EXERCISE: Tally every line of the material where "August" occurs, then write the total by itself.

_ _ _ _ _

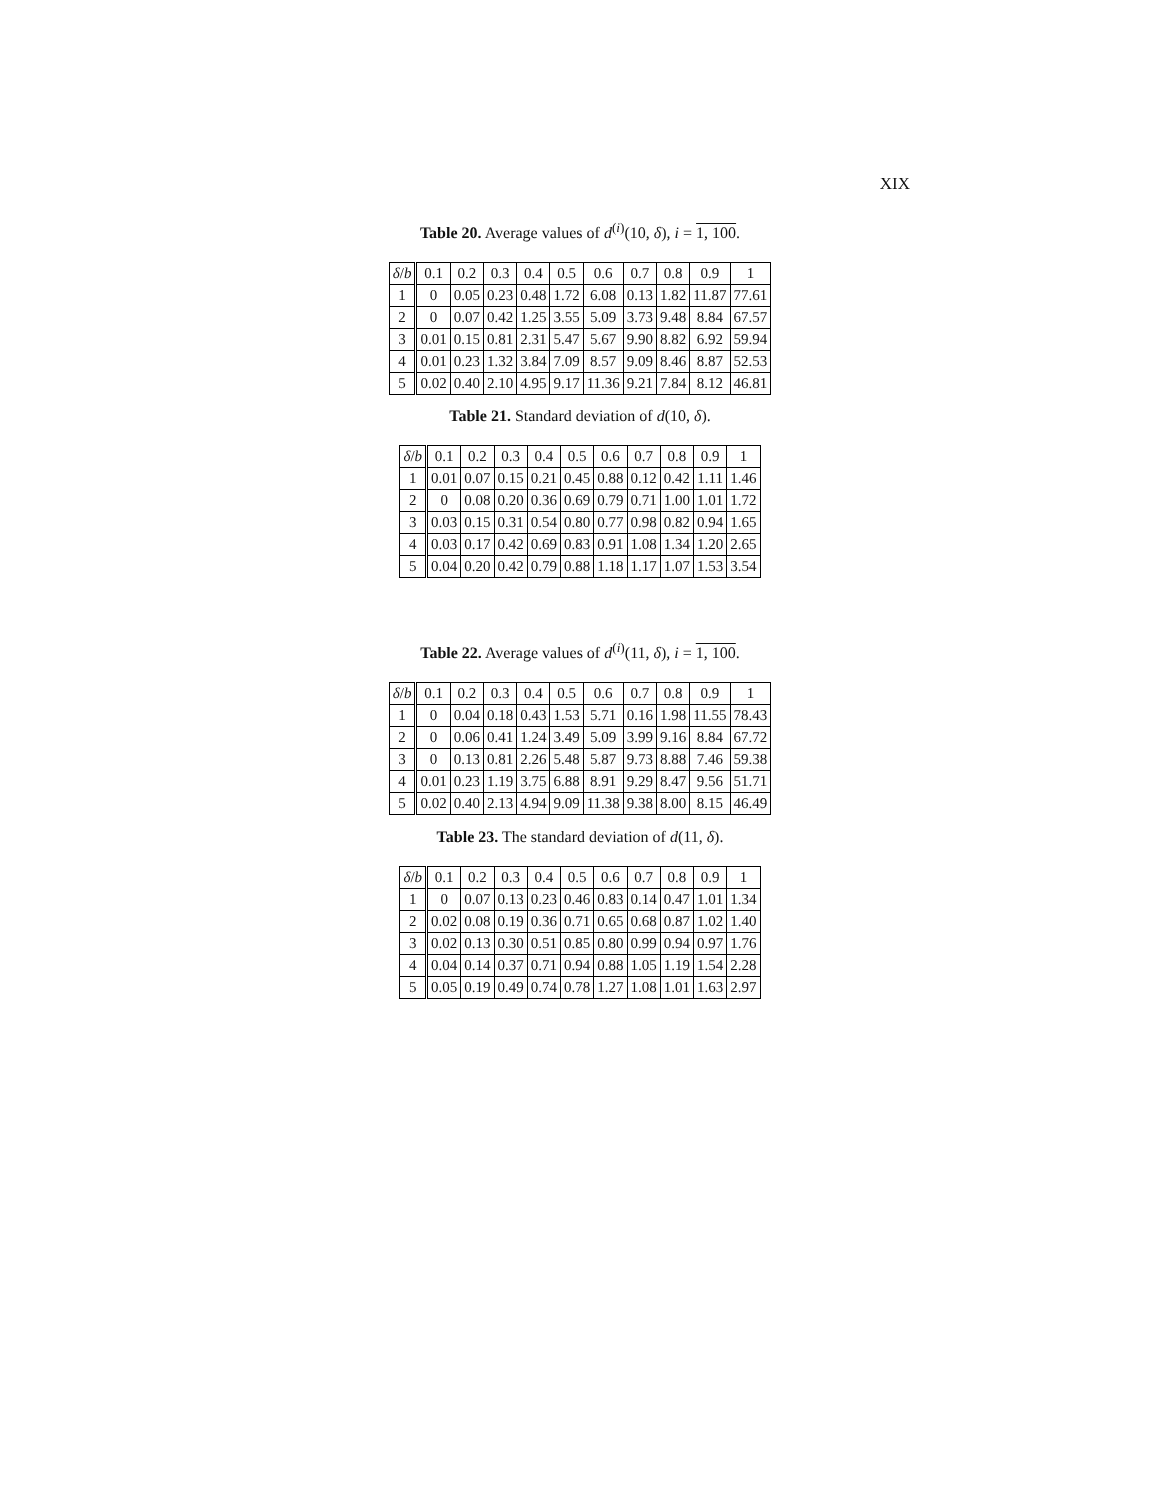XIX
Table 20. Average values of d<sup>(i)</sup>(10, δ), i = 1, 100.
| δ / b | 0.1 | 0.2 | 0.3 | 0.4 | 0.5 | 0.6 | 0.7 | 0.8 | 0.9 | 1 |
| --- | --- | --- | --- | --- | --- | --- | --- | --- | --- | --- |
| 1 | 0 | 0.05 | 0.23 | 0.48 | 1.72 | 6.08 | 0.13 | 1.82 | 11.87 | 77.61 |
| 2 | 0 | 0.07 | 0.42 | 1.25 | 3.55 | 5.09 | 3.73 | 9.48 | 8.84 | 67.57 |
| 3 | 0.01 | 0.15 | 0.81 | 2.31 | 5.47 | 5.67 | 9.90 | 8.82 | 6.92 | 59.94 |
| 4 | 0.01 | 0.23 | 1.32 | 3.84 | 7.09 | 8.57 | 9.09 | 8.46 | 8.87 | 52.53 |
| 5 | 0.02 | 0.40 | 2.10 | 4.95 | 9.17 | 11.36 | 9.21 | 7.84 | 8.12 | 46.81 |
Table 21. Standard deviation of d(10, δ).
| δ / b | 0.1 | 0.2 | 0.3 | 0.4 | 0.5 | 0.6 | 0.7 | 0.8 | 0.9 | 1 |
| --- | --- | --- | --- | --- | --- | --- | --- | --- | --- | --- |
| 1 | 0.01 | 0.07 | 0.15 | 0.21 | 0.45 | 0.88 | 0.12 | 0.42 | 1.11 | 1.46 |
| 2 | 0 | 0.08 | 0.20 | 0.36 | 0.69 | 0.79 | 0.71 | 1.00 | 1.01 | 1.72 |
| 3 | 0.03 | 0.15 | 0.31 | 0.54 | 0.80 | 0.77 | 0.98 | 0.82 | 0.94 | 1.65 |
| 4 | 0.03 | 0.17 | 0.42 | 0.69 | 0.83 | 0.91 | 1.08 | 1.34 | 1.20 | 2.65 |
| 5 | 0.04 | 0.20 | 0.42 | 0.79 | 0.88 | 1.18 | 1.17 | 1.07 | 1.53 | 3.54 |
Table 22. Average values of d<sup>(i)</sup>(11, δ), i = 1, 100.
| δ / b | 0.1 | 0.2 | 0.3 | 0.4 | 0.5 | 0.6 | 0.7 | 0.8 | 0.9 | 1 |
| --- | --- | --- | --- | --- | --- | --- | --- | --- | --- | --- |
| 1 | 0 | 0.04 | 0.18 | 0.43 | 1.53 | 5.71 | 0.16 | 1.98 | 11.55 | 78.43 |
| 2 | 0 | 0.06 | 0.41 | 1.24 | 3.49 | 5.09 | 3.99 | 9.16 | 8.84 | 67.72 |
| 3 | 0 | 0.13 | 0.81 | 2.26 | 5.48 | 5.87 | 9.73 | 8.88 | 7.46 | 59.38 |
| 4 | 0.01 | 0.23 | 1.19 | 3.75 | 6.88 | 8.91 | 9.29 | 8.47 | 9.56 | 51.71 |
| 5 | 0.02 | 0.40 | 2.13 | 4.94 | 9.09 | 11.38 | 9.38 | 8.00 | 8.15 | 46.49 |
Table 23. The standard deviation of d(11, δ).
| δ / b | 0.1 | 0.2 | 0.3 | 0.4 | 0.5 | 0.6 | 0.7 | 0.8 | 0.9 | 1 |
| --- | --- | --- | --- | --- | --- | --- | --- | --- | --- | --- |
| 1 | 0 | 0.07 | 0.13 | 0.23 | 0.46 | 0.83 | 0.14 | 0.47 | 1.01 | 1.34 |
| 2 | 0.02 | 0.08 | 0.19 | 0.36 | 0.71 | 0.65 | 0.68 | 0.87 | 1.02 | 1.40 |
| 3 | 0.02 | 0.13 | 0.30 | 0.51 | 0.85 | 0.80 | 0.99 | 0.94 | 0.97 | 1.76 |
| 4 | 0.04 | 0.14 | 0.37 | 0.71 | 0.94 | 0.88 | 1.05 | 1.19 | 1.54 | 2.28 |
| 5 | 0.05 | 0.19 | 0.49 | 0.74 | 0.78 | 1.27 | 1.08 | 1.01 | 1.63 | 2.97 |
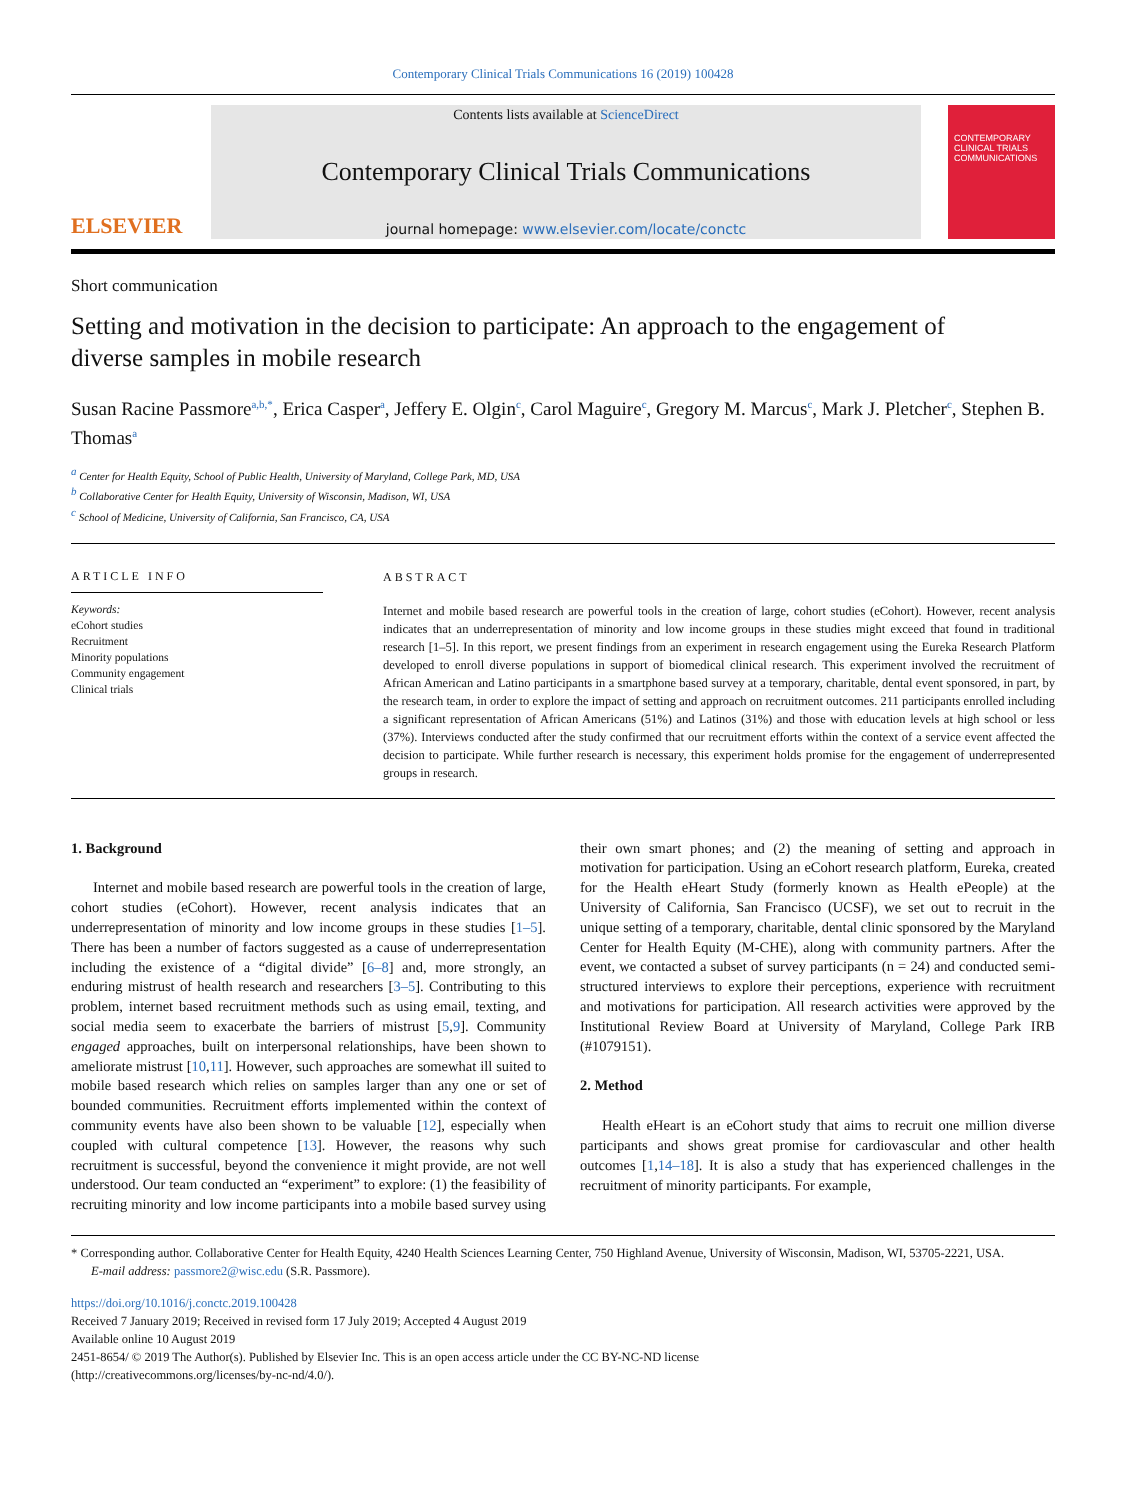Contemporary Clinical Trials Communications 16 (2019) 100428
ELSEVIER
Contents lists available at ScienceDirect
Contemporary Clinical Trials Communications
journal homepage: www.elsevier.com/locate/conctc
CONTEMPORARY CLINICAL TRIALS COMMUNICATIONS
Short communication
Setting and motivation in the decision to participate: An approach to the engagement of diverse samples in mobile research
Susan Racine Passmore<sup>a,b,*</sup>, Erica Casper<sup>a</sup>, Jeffery E. Olgin<sup>c</sup>, Carol Maguire<sup>c</sup>, Gregory M. Marcus<sup>c</sup>, Mark J. Pletcher<sup>c</sup>, Stephen B. Thomas<sup>a</sup>
<sup>a</sup> Center for Health Equity, School of Public Health, University of Maryland, College Park, MD, USA
<sup>b</sup> Collaborative Center for Health Equity, University of Wisconsin, Madison, WI, USA
<sup>c</sup> School of Medicine, University of California, San Francisco, CA, USA
ARTICLE INFO
Keywords:
eCohort studies
Recruitment
Minority populations
Community engagement
Clinical trials
ABSTRACT
Internet and mobile based research are powerful tools in the creation of large, cohort studies (eCohort). However, recent analysis indicates that an underrepresentation of minority and low income groups in these studies might exceed that found in traditional research [1–5]. In this report, we present findings from an experiment in research engagement using the Eureka Research Platform developed to enroll diverse populations in support of biomedical clinical research. This experiment involved the recruitment of African American and Latino participants in a smartphone based survey at a temporary, charitable, dental event sponsored, in part, by the research team, in order to explore the impact of setting and approach on recruitment outcomes. 211 participants enrolled including a significant representation of African Americans (51%) and Latinos (31%) and those with education levels at high school or less (37%). Interviews conducted after the study confirmed that our recruitment efforts within the context of a service event affected the decision to participate. While further research is necessary, this experiment holds promise for the engagement of underrepresented groups in research.
1. Background
Internet and mobile based research are powerful tools in the creation of large, cohort studies (eCohort). However, recent analysis indicates that an underrepresentation of minority and low income groups in these studies [1–5]. There has been a number of factors suggested as a cause of underrepresentation including the existence of a “digital divide” [6–8] and, more strongly, an enduring mistrust of health research and researchers [3–5]. Contributing to this problem, internet based recruitment methods such as using email, texting, and social media seem to exacerbate the barriers of mistrust [5,9]. Community engaged approaches, built on interpersonal relationships, have been shown to ameliorate mistrust [10,11]. However, such approaches are somewhat ill suited to mobile based research which relies on samples larger than any one or set of bounded communities. Recruitment efforts implemented within the context of community events have also been shown to be valuable [12], especially when coupled with cultural competence [13]. However, the reasons why such recruitment is successful, beyond the convenience it might provide, are not well understood. Our team conducted an “experiment” to explore: (1) the feasibility of recruiting minority and low income participants into a mobile based survey using their own smart phones; and (2) the meaning of setting and approach in motivation for participation. Using an eCohort research platform, Eureka, created for the Health eHeart Study (formerly known as Health ePeople) at the University of California, San Francisco (UCSF), we set out to recruit in the unique setting of a temporary, charitable, dental clinic sponsored by the Maryland Center for Health Equity (M-CHE), along with community partners. After the event, we contacted a subset of survey participants (n = 24) and conducted semi-structured interviews to explore their perceptions, experience with recruitment and motivations for participation. All research activities were approved by the Institutional Review Board at University of Maryland, College Park IRB (#1079151).
2. Method
Health eHeart is an eCohort study that aims to recruit one million diverse participants and shows great promise for cardiovascular and other health outcomes [1,14–18]. It is also a study that has experienced challenges in the recruitment of minority participants. For example,
* Corresponding author. Collaborative Center for Health Equity, 4240 Health Sciences Learning Center, 750 Highland Avenue, University of Wisconsin, Madison, WI, 53705-2221, USA.
E-mail address: passmore2@wisc.edu (S.R. Passmore).
https://doi.org/10.1016/j.conctc.2019.100428
Received 7 January 2019; Received in revised form 17 July 2019; Accepted 4 August 2019
Available online 10 August 2019
2451-8654/ © 2019 The Author(s). Published by Elsevier Inc. This is an open access article under the CC BY-NC-ND license
(http://creativecommons.org/licenses/by-nc-nd/4.0/).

_ _ _ _ _

OUTPUT FOR THIS EXERCISE: 2